[How to complete this task]
It is required that all of the data be written out exactly.

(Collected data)
****************

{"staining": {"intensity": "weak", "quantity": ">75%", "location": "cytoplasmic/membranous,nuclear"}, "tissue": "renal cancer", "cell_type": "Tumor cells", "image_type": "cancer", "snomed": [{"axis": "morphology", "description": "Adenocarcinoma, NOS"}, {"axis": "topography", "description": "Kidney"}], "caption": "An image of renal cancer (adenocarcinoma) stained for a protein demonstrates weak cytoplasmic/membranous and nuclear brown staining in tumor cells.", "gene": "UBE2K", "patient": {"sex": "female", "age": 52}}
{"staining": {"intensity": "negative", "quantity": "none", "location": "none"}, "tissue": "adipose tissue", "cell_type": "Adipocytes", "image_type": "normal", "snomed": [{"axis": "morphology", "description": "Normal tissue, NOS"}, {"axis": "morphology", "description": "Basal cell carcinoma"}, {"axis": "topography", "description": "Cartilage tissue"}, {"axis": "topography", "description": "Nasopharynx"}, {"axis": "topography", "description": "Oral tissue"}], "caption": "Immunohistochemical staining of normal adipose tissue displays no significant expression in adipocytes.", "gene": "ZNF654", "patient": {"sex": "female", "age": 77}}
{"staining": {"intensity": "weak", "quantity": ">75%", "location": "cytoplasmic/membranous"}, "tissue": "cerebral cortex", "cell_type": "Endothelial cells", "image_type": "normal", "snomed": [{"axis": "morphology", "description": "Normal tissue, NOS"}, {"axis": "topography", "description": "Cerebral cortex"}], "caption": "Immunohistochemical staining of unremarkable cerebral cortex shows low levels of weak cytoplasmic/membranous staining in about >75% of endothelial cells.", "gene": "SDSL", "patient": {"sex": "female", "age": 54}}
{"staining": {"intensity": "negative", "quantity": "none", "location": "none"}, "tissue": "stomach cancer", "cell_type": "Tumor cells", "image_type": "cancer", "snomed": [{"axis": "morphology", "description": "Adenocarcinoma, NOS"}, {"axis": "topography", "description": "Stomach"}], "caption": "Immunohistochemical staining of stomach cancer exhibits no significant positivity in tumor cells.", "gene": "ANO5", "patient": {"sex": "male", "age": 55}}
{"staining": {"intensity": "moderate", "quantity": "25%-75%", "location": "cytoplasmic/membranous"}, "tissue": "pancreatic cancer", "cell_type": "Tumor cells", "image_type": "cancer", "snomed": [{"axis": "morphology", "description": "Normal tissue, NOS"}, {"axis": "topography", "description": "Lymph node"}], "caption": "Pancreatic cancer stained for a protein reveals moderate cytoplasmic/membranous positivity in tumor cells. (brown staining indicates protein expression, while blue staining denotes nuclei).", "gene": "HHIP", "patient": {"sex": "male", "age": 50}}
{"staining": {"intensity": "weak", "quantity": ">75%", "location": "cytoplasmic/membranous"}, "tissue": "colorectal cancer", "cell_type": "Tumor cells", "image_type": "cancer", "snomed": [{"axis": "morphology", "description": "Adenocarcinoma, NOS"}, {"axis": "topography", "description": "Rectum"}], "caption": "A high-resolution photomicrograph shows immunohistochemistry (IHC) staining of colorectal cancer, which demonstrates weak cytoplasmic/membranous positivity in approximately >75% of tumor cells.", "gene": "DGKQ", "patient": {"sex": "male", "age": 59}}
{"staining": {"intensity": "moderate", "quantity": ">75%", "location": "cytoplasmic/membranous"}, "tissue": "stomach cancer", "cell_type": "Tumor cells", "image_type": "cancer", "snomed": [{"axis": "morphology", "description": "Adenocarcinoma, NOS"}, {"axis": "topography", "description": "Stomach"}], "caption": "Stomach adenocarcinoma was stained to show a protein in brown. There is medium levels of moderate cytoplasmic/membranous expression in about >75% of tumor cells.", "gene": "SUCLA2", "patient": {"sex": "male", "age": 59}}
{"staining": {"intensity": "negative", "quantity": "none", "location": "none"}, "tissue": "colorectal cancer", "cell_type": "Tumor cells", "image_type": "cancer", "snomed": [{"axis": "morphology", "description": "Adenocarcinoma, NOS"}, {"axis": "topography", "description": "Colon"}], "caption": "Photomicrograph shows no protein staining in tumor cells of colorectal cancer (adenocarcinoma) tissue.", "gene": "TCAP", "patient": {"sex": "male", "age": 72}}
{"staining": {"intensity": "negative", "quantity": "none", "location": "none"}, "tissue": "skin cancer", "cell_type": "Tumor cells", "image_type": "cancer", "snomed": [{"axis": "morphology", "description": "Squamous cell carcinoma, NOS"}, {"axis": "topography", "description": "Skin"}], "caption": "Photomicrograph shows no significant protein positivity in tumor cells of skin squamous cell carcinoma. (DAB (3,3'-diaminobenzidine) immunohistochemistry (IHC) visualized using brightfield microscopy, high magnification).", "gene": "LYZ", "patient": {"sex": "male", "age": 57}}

****************

[Your solution]
{"staining": {"intensity": "weak", "quantity": ">75%", "location": "cytoplasmic/membranous,nuclear"}, "tissue": "renal cancer", "cell_type": "Tumor cells", "image_type": "cancer", "snomed": [{"axis": "morphology", "description": "Adenocarcinoma, NOS"}, {"axis": "topography", "description": "Kidney"}], "caption": "An image of renal cancer (adenocarcinoma) stained for a protein demonstrates weak cytoplasmic/membranous and nuclear brown staining in tumor cells.", "gene": "UBE2K", "patient": {"sex": "female", "age": 52}}
{"staining": {"intensity": "negative", "quantity": "none", "location": "none"}, "tissue": "adipose tissue", "cell_type": "Adipocytes", "image_type": "normal", "snomed": [{"axis": "morphology", "description": "Normal tissue, NOS"}, {"axis": "morphology", "description": "Basal cell carcinoma"}, {"axis": "topography", "description": "Cartilage tissue"}, {"axis": "topography", "description": "Nasopharynx"}, {"axis": "topography", "description": "Oral tissue"}], "caption": "Immunohistochemical staining of normal adipose tissue displays no significant expression in adipocytes.", "gene": "ZNF654", "patient": {"sex": "female", "age": 77}}
{"staining": {"intensity": "weak", "quantity": ">75%", "location": "cytoplasmic/membranous"}, "tissue": "cerebral cortex", "cell_type": "Endothelial cells", "image_type": "normal", "snomed": [{"axis": "morphology", "description": "Normal tissue, NOS"}, {"axis": "topography", "description": "Cerebral cortex"}], "caption": "Immunohistochemical staining of unremarkable cerebral cortex shows low levels of weak cytoplasmic/membranous staining in about >75% of endothelial cells.", "gene": "SDSL", "patient": {"sex": "female", "age": 54}}
{"staining": {"intensity": "negative", "quantity": "none", "location": "none"}, "tissue": "stomach cancer", "cell_type": "Tumor cells", "image_type": "cancer", "snomed": [{"axis": "morphology", "description": "Adenocarcinoma, NOS"}, {"axis": "topography", "description": "Stomach"}], "caption": "Immunohistochemical staining of stomach cancer exhibits no significant positivity in tumor cells.", "gene": "ANO5", "patient": {"sex": "male", "age": 55}}
{"staining": {"intensity": "moderate", "quantity": "25%-75%", "location": "cytoplasmic/membranous"}, "tissue": "pancreatic cancer", "cell_type": "Tumor cells", "image_type": "cancer", "snomed": [{"axis": "morphology", "description": "Normal tissue, NOS"}, {"axis": "topography", "description": "Lymph node"}], "caption": "Pancreatic cancer stained for a protein reveals moderate cytoplasmic/membranous positivity in tumor cells. (brown staining indicates protein expression, while blue staining denotes nuclei).", "gene": "HHIP", "patient": {"sex": "male", "age": 50}}
{"staining": {"intensity": "weak", "quantity": ">75%", "location": "cytoplasmic/membranous"}, "tissue": "colorectal cancer", "cell_type": "Tumor cells", "image_type": "cancer", "snomed": [{"axis": "morphology", "description": "Adenocarcinoma, NOS"}, {"axis": "topography", "description": "Rectum"}], "caption": "A high-resolution photomicrograph shows immunohistochemistry (IHC) staining of colorectal cancer, which demonstrates weak cytoplasmic/membranous positivity in approximately >75% of tumor cells.", "gene": "DGKQ", "patient": {"sex": "male", "age": 59}}
{"staining": {"intensity": "moderate", "quantity": ">75%", "location": "cytoplasmic/membranous"}, "tissue": "stomach cancer", "cell_type": "Tumor cells", "image_type": "cancer", "snomed": [{"axis": "morphology", "description": "Adenocarcinoma, NOS"}, {"axis": "topography", "description": "Stomach"}], "caption": "Stomach adenocarcinoma was stained to show a protein in brown. There is medium levels of moderate cytoplasmic/membranous expression in about >75% of tumor cells.", "gene": "SUCLA2", "patient": {"sex": "male", "age": 59}}
{"staining": {"intensity": "negative", "quantity": "none", "location": "none"}, "tissue": "colorectal cancer", "cell_type": "Tumor cells", "image_type": "cancer", "snomed": [{"axis": "morphology", "description": "Adenocarcinoma, NOS"}, {"axis": "topography", "description": "Colon"}], "caption": "Photomicrograph shows no protein staining in tumor cells of colorectal cancer (adenocarcinoma) tissue.", "gene": "TCAP", "patient": {"sex": "male", "age": 72}}
{"staining": {"intensity": "negative", "quantity": "none", "location": "none"}, "tissue": "skin cancer", "cell_type": "Tumor cells", "image_type": "cancer", "snomed": [{"axis": "morphology", "description": "Squamous cell carcinoma, NOS"}, {"axis": "topography", "description": "Skin"}], "caption": "Photomicrograph shows no significant protein positivity in tumor cells of skin squamous cell carcinoma. (DAB (3,3'-diaminobenzidine) immunohistochemistry (IHC) visualized using brightfield microscopy, high magnification).", "gene": "LYZ", "patient": {"sex": "male", "age": 57}}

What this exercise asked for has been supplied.